* **Gestellte Aufgabe 1**: In welcher Zeitschrift erschien die Publikation, um die es im Textauszug geht?

* **Vorliegender Textauszug**:
>>>
Vor einer Weile machte eine Publikation unter dem Titel Why Liberals and Atheists are more intelligent von Satoshi Kanazawa von der London School of Economics die Runde, welches in Social Psychology Quarterly veröffentlicht wurde.
Die Studie wurde unter anderm auch via Twitter und in der Skeptiker-Ecke der Blogosphäre rumgereicht und wurde dort auch ziemlich schnell kritisiert. Es ist ein gutes Beispiel was echte Skeptiker von jenen unterscheidet, die fälschlicherweise dieses Etikett für sich beanspruchen, sei es um Verschwörungstheorien zu kolportieren oder sich wissenschaftliche Fakten zu verweigern. Nur weil die Aussage gefällt oder das eigene Weltbild bestätigt, ist sie nicht auch kritiklos hinzunehmen.
<<<
* **Bereitgestelltes Material**:
>>>
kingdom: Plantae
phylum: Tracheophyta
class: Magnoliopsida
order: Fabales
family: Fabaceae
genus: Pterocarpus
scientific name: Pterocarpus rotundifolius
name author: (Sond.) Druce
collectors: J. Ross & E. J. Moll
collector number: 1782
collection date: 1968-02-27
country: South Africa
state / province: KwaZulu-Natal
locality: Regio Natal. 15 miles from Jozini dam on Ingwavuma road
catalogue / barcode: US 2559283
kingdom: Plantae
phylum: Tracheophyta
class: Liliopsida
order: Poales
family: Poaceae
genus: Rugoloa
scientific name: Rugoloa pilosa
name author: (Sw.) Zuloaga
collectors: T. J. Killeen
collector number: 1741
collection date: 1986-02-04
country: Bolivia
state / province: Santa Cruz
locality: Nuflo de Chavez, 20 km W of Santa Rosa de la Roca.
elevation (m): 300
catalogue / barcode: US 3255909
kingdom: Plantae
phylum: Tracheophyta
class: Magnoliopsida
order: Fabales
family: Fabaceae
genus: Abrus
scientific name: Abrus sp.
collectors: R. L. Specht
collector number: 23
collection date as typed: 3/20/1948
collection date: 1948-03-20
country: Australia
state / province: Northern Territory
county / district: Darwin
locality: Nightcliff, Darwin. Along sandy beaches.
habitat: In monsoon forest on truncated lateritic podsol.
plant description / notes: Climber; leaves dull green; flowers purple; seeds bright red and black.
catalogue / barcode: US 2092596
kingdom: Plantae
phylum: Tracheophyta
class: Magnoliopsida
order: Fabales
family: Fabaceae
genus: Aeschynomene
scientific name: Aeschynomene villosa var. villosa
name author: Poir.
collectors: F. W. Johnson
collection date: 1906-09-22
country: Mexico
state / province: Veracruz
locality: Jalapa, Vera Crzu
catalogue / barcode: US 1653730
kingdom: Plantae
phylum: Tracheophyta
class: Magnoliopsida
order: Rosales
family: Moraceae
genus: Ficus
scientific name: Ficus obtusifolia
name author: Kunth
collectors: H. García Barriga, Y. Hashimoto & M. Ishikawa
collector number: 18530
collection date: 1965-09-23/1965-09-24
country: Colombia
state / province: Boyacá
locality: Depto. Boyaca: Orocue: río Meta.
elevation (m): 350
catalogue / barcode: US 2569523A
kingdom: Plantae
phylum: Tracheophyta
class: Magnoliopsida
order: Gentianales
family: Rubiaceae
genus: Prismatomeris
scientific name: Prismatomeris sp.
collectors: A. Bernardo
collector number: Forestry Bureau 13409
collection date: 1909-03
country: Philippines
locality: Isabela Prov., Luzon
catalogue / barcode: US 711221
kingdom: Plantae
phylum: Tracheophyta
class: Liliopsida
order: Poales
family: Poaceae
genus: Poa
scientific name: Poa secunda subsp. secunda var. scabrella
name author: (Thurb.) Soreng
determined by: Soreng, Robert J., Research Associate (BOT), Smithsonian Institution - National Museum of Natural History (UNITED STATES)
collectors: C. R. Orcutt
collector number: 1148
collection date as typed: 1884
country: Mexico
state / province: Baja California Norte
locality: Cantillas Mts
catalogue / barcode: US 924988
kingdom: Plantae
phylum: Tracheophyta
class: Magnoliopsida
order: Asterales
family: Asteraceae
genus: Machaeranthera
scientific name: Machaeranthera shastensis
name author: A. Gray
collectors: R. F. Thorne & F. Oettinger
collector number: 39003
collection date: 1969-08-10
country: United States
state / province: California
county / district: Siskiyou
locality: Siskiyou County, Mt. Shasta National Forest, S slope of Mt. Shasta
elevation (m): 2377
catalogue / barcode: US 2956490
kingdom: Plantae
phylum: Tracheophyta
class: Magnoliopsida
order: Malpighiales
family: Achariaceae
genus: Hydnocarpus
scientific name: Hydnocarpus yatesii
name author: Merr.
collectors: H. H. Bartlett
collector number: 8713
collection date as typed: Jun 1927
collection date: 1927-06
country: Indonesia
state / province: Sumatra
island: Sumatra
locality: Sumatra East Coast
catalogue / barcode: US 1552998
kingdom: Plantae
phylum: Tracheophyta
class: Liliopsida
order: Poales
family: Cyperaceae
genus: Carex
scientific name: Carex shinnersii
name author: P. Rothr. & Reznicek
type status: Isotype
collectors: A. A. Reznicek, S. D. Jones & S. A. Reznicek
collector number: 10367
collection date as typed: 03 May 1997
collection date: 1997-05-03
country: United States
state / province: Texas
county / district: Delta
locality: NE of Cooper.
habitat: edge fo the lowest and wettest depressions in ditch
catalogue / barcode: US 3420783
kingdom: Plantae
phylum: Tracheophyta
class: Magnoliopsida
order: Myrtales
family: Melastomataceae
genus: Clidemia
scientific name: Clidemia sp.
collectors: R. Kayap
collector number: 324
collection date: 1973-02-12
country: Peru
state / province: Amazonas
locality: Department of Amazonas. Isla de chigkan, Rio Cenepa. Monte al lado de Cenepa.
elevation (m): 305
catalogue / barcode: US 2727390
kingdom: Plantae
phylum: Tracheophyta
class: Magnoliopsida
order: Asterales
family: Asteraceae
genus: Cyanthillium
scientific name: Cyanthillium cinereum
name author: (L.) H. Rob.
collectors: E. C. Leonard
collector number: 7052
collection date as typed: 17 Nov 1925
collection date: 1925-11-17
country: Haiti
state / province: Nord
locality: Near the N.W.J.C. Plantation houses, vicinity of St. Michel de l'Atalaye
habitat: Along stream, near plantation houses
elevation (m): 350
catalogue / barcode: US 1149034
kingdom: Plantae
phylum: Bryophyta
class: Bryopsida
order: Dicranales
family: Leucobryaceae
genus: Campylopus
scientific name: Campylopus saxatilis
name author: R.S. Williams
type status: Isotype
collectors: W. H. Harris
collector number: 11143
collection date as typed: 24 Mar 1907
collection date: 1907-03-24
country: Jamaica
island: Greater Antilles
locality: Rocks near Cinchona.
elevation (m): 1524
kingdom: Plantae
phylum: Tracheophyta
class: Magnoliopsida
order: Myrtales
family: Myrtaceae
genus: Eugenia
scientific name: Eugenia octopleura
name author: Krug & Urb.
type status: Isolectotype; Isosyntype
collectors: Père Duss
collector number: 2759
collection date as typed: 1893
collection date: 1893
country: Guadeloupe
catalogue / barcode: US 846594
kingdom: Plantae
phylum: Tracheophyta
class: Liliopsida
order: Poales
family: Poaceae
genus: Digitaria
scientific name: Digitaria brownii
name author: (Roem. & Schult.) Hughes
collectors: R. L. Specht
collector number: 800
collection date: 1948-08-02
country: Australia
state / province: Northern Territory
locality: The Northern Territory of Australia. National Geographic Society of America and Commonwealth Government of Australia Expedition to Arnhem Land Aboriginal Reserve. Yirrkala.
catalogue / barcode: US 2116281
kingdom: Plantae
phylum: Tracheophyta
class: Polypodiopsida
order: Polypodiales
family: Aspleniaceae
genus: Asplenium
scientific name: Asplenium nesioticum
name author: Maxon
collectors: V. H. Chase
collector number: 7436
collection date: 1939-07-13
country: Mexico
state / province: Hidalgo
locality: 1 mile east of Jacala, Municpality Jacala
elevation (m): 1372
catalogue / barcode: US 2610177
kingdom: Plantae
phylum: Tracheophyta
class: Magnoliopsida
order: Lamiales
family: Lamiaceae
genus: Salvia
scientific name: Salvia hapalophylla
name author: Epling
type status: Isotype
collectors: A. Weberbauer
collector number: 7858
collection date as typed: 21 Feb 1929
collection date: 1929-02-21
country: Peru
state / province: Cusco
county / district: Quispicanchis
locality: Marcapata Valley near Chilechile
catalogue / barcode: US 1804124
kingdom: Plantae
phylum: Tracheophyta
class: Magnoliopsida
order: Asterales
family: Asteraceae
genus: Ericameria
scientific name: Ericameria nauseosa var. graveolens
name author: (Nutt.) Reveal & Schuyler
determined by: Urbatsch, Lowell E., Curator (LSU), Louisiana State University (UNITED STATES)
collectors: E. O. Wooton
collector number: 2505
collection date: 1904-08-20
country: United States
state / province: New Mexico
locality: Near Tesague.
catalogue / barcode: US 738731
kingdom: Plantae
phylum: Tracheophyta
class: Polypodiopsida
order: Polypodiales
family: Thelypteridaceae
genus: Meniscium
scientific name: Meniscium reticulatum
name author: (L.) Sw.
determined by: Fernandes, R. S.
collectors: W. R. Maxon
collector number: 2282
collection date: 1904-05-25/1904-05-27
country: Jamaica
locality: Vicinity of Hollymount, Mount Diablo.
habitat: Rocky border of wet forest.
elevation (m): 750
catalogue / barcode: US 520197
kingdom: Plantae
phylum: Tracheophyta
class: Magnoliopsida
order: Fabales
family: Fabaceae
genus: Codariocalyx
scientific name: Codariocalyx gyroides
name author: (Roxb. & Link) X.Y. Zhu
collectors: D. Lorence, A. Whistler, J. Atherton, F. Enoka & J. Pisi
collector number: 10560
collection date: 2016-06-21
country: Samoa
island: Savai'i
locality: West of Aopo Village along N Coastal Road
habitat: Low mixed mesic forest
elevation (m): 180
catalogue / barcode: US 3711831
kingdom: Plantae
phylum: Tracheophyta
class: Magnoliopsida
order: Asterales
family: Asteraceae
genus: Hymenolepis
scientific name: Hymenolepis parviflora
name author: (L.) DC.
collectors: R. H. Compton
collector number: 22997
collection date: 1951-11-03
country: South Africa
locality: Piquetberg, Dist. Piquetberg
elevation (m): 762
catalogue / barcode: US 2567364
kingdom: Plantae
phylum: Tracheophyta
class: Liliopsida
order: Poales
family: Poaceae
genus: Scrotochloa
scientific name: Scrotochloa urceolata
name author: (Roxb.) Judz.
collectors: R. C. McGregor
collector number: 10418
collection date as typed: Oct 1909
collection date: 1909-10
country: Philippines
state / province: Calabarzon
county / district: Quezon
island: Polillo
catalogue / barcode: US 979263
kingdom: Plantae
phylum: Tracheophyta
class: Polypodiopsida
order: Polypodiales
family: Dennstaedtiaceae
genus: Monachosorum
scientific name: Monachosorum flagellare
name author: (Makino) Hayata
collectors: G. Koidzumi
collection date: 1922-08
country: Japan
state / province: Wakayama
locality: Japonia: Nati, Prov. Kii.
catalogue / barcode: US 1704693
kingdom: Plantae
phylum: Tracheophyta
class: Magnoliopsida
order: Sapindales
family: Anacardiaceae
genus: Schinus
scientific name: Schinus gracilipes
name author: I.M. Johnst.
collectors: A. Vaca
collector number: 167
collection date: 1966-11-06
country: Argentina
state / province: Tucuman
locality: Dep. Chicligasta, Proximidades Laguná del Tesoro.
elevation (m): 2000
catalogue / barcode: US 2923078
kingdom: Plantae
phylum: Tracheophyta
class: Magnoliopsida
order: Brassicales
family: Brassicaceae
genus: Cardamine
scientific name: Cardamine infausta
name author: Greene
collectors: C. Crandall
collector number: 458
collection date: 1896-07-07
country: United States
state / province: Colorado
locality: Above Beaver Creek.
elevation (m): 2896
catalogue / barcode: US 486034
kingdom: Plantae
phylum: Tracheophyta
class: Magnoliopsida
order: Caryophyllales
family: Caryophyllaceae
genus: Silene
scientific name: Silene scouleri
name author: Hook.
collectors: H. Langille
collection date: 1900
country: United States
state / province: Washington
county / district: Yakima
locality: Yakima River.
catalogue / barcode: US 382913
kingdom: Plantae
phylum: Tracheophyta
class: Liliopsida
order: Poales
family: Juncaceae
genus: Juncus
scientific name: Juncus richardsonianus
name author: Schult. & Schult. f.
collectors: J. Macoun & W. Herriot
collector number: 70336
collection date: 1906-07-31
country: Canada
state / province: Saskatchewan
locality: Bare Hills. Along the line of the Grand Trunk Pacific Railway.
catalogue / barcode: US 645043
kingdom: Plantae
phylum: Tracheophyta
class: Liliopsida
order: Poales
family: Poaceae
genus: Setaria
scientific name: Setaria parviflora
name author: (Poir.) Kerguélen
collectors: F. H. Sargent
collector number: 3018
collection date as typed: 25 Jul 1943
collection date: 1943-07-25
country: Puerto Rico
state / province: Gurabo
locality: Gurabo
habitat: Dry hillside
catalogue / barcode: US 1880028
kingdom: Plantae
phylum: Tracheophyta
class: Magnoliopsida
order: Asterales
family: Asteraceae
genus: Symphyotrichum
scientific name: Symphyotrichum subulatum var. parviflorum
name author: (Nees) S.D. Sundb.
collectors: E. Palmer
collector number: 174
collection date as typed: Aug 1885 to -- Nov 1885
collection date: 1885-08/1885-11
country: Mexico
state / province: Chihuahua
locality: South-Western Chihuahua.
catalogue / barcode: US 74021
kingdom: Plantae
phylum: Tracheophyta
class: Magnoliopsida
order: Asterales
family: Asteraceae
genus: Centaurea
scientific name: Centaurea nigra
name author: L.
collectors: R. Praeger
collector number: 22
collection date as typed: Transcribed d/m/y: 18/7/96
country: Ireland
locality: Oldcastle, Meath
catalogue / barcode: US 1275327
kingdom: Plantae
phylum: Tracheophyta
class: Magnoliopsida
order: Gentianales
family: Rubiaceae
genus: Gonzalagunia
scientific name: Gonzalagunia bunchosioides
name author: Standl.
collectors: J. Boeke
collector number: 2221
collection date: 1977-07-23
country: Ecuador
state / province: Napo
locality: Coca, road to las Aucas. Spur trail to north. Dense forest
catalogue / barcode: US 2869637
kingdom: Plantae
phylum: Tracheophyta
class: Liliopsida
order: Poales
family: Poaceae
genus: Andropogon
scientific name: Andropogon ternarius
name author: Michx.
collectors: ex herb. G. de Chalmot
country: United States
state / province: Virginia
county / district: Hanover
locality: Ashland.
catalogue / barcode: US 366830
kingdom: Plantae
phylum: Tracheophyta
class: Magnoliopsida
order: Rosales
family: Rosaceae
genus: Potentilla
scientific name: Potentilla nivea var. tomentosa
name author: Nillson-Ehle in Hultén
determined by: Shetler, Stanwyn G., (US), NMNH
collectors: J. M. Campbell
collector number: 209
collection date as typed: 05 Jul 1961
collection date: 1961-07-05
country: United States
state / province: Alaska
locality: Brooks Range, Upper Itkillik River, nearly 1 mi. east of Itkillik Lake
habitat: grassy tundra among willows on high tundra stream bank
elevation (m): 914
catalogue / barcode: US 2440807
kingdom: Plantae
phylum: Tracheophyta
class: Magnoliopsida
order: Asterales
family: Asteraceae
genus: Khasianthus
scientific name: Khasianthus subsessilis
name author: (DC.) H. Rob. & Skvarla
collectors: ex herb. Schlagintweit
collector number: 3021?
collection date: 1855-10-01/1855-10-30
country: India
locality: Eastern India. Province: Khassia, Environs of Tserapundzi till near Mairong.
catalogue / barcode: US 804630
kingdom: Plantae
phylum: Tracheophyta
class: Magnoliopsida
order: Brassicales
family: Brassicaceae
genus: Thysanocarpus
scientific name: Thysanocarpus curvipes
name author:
<<<
* **Gestellte Aufgabe 2**: Stelle die Zeilen des Materials vom Anfang bis einschließlich der Zeile mit „habitat: In monsoon“ als zweispaltige CSV-Tabelle mit den Spalten „feld“ und „wert“ dar. Jede dieser Zeilen wird zu einem Datensatz mit der Feldbezeichnung und ihrem Wert, beide in Anführungszeichen und mit Leerzeichen statt Zeilenumbrüchen.

* **Antwort zur Aufgabe 1**: In Social Psychology Quarterly.

* **Antwort zur Aufgabe 2**:
feld,wert
"kingdom:","Plantae"
"phylum:","Tracheophyta"
"class:","Magnoliopsida"
"order:","Fabales"
"family:","Fabaceae"
"genus:","Pterocarpus"
"scientific name:","Pterocarpus rotundifolius"
"name author:","(Sond.) Druce"
"collectors:","J. Ross & E. J. Moll"
"collector number:","1782"
"collection date:","1968-02-27"
"country:","South Africa"
"state / province:","KwaZulu-Natal"
"locality:","Regio Natal. 15 miles from Jozini dam on Ingwavuma road"
"catalogue / barcode:","US 2559283"
"kingdom:","Plantae"
"phylum:","Tracheophyta"
"class:","Liliopsida"
"order:","Poales"
"family:","Poaceae"
"genus:","Rugoloa"
"scientific name:","Rugoloa pilosa"
"name author:","(Sw.) Zuloaga"
"collectors:","T. J. Killeen"
"collector number:","1741"
"collection date:","1986-02-04"
"country:","Bolivia"
"state / province:","Santa Cruz"
"locality:","Nuflo de Chavez, 20 km W of Santa Rosa de la Roca."
"elevation (m):","300"
"catalogue / barcode:","US 3255909"
"kingdom:","Plantae"
"phylum:","Tracheophyta"
"class:","Magnoliopsida"
"order:","Fabales"
"family:","Fabaceae"
"genus:","Abrus"
"scientific name:","Abrus sp."
"collectors:","R. L. Specht"
"collector number:","23"
"collection date as typed:","3/20/1948"
"collection date:","1948-03-20"
"country:","Australia"
"state / province:","Northern Territory"
"county / district:","Darwin"
"locality:","Nightcliff, Darwin. Along sandy beaches."
"habitat:","In monsoon forest on truncated lateritic podsol."